Oklahoma Assistant Mine Inspector
- In office 1914 – June 17, 1920
- Preceded by: John O'Brien
- Succeeded by: John O'Brien

Personal details
- Born: September 17, 1860 Tranent, Scotland, United Kingdom
- Died: June 17, 1920 (aged 59) Phillips, Oklahoma, U.S.
- Citizenship: American British
- Party: Democratic Party

= Thomas Scott (Oklahoma politician) =

Thomas Scott was an American politician who served as the elected Assistant Mine Inspector in Oklahoma from 1914 until his death during an inspection in 1920.

==Biography==
Thomas Scott was born on September 17, 1860, in Tranent, Scotland, United Kingdom. He moved to the United States in 1883. He moved to Indian Territory in 1886, and settled in Coalgate by 1889.
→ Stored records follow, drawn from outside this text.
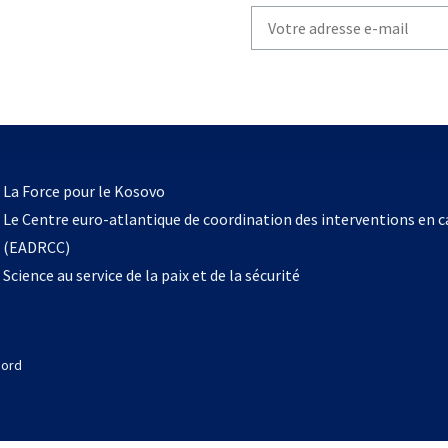
Write
your
email
to
subscribe
s’ouvre
l
La Force pour le Kosovo
dans
Le Centre euro-atlantique de coordination des interventions en 
un
(EADRCC)
nouvel
Science au service de la paix et de la sécurité
onglet
Nord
Scott ran for assistant mine inspector in the 1914 Oklahoma elections. He defeated incumbent John O'Brien in the Democratic Party primary, and Republican John H. Hall and Socialist Andrew Hentz in the general election.

Scott ran for reelection in the 1918 Oklahoma elections. He defeated Wolf Isherwood in the Democratic primary, and Republican Peter Mochan in the general election.

He died on June 17, 1920, during an inspection of the Fulsom-Morris Company coal mine in Phillips, Oklahoma. He was succeeded in office by John O'Brien.